NEW YORK: US treasury yields dipped on Friday after a volatile week as investors evaluated whether an apparent slowdown in inflation could reduce the speed of Federal Reserve interest rate hikes.
Data on Thursday showed US producer prices unexpectedly fell in July. It came a day after news that the Consumer Price Index (CPI) for July was unchanged on the month, and increased by a weaker-than-expected 8.5% for the year.
The data has prompted some hopes that the worst of inflation increases may be in the rear view mirror. Still, many analysts and investors say that more proof will be needed before it can be determined how Fed policy could be affected.
“The theme here is that if indeed the monthly inflation prints are a little more stable we’ll need fewer rate hikes and then long-term inflation’s unlikely to come down quite as far,” said Guy LeBas, chief fixed-income strategist at Janney Montgomery Scott in Philadelphia.
However, “I would maintain skepticism until we at least see one or two more inflation prints that signal that rate hikes are ready to slow,” LeBas said.
Yields briefly bounced after data on Friday showed that US consumer sentiment ticked further up in August from a record low earlier this summer and American households’ near-term inflation outlook eased again on the back of the sharp drop in gasoline prices.
A separate report showed that US import prices fell for the first time in seven months in July, helped by a strong dollar and lower fuel and nonfuel costs.
Low liquidity has added to market volatility with many traders out for summer holidays, and as some investors are wary to take positions until there is more clarity on the outlook.
Benchmark 10-year note yields dipped four basis points to 2.849%, after reaching 2.902% on Thursday, the highest since July 22. Two-year note yields gained two basis points to 3.251%.
The closely watched yield curve between two- and 10-year notes was at minus 41 basis points, after reaching minus 56 basis points on Wednesday, the deepest inversion since 2000.
An inversion in this part of the yield curve is viewed as a reliable indicator that a recession will follow in 12-to-18 months.
Investors are debating whether the Fed will hike rates by 50 basis points or 75 basis points when it meets in September.
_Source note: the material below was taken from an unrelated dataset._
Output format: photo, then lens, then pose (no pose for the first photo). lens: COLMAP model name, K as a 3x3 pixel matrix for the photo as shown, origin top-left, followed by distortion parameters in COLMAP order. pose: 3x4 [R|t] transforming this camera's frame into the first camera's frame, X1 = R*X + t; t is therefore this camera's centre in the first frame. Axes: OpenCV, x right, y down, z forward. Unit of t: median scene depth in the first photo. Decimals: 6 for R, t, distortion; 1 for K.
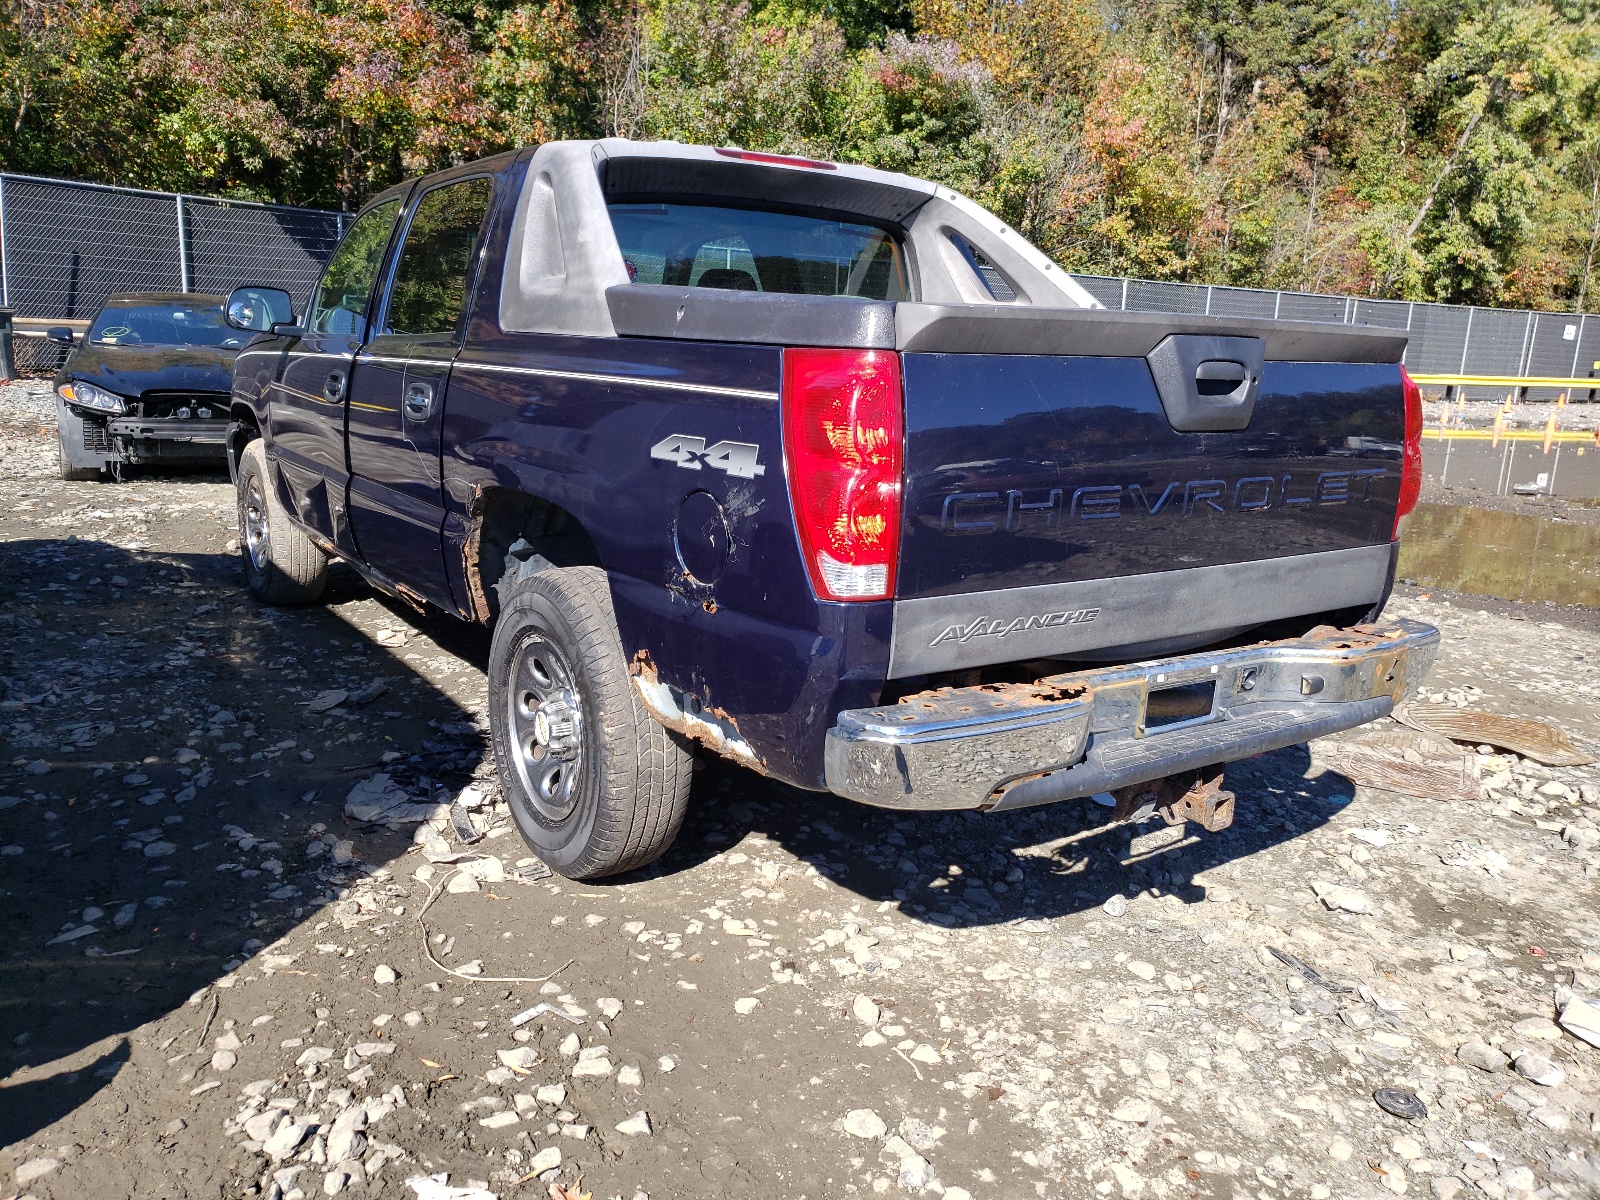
lens RADIAL K [[1374.2, 0, 787.2], [0, 1374.2, 551.4], [0, 0, 1]] dist [0.012258, 0.002026]
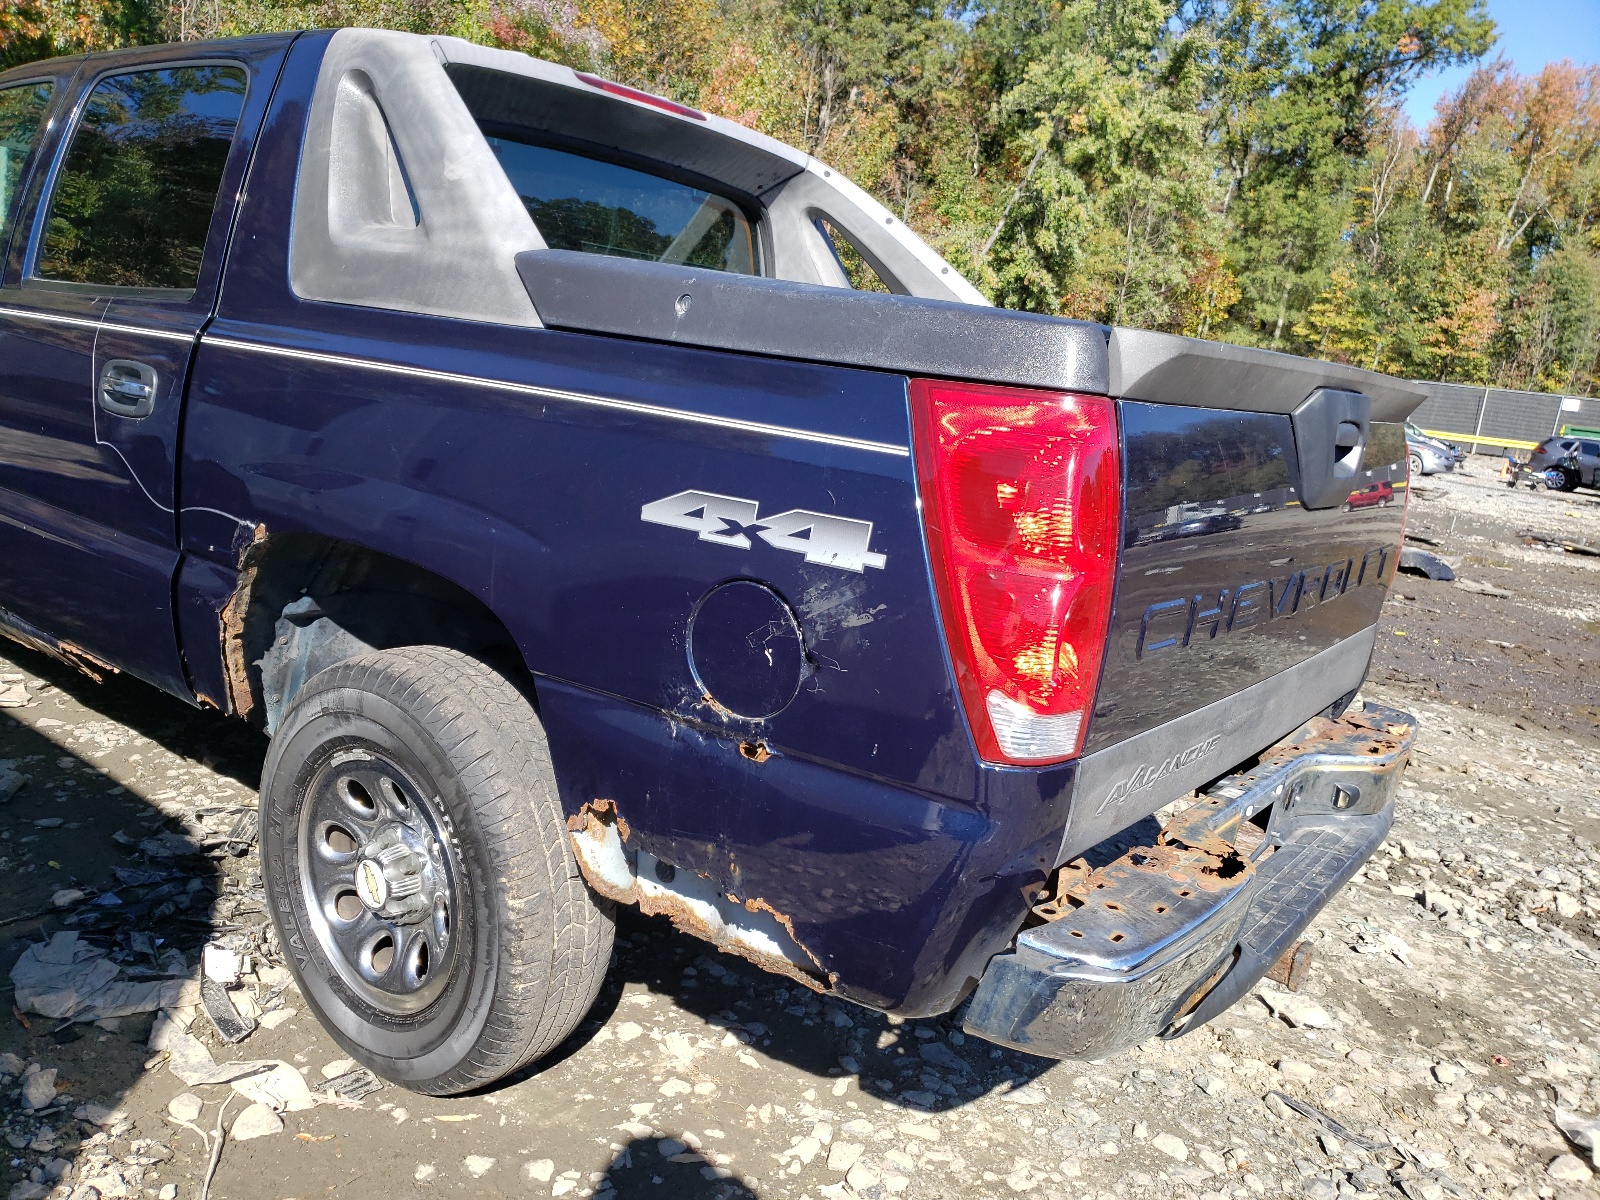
lens RADIAL K [[1338.4, 0, 800.0], [0, 1338.4, 600.0], [0, 0, 1]] dist [-0.043470, 0.082086]
pose [[0.940783, 0.007823, 0.338919, -0.159901], [-0.027185, 0.998255, 0.052419, -0.042995], [-0.337918, -0.058528, 0.939354, 0.239362]]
Fed funds futures traders are now pricing in a 58% chance of a 50-basis-point hike and a 42% chance of a 75-basis-point increase.
The fed funds rate is expected to rise to 3.66% by March, from 2.33% now.
Richmond Fed President Thomas Barkin said on Friday he wanted to raise interest rates further to bring inflation under control, and would watch US economic data to decide how big a rate hike to support at the Fed’s next meeting in September.
San Francisco Fed President Mary Daly said on Thursday that while a half-percentage-point interest rate hike in September “makes sense”, she was open to the possibility of a bigger hike to fight too-high inflation.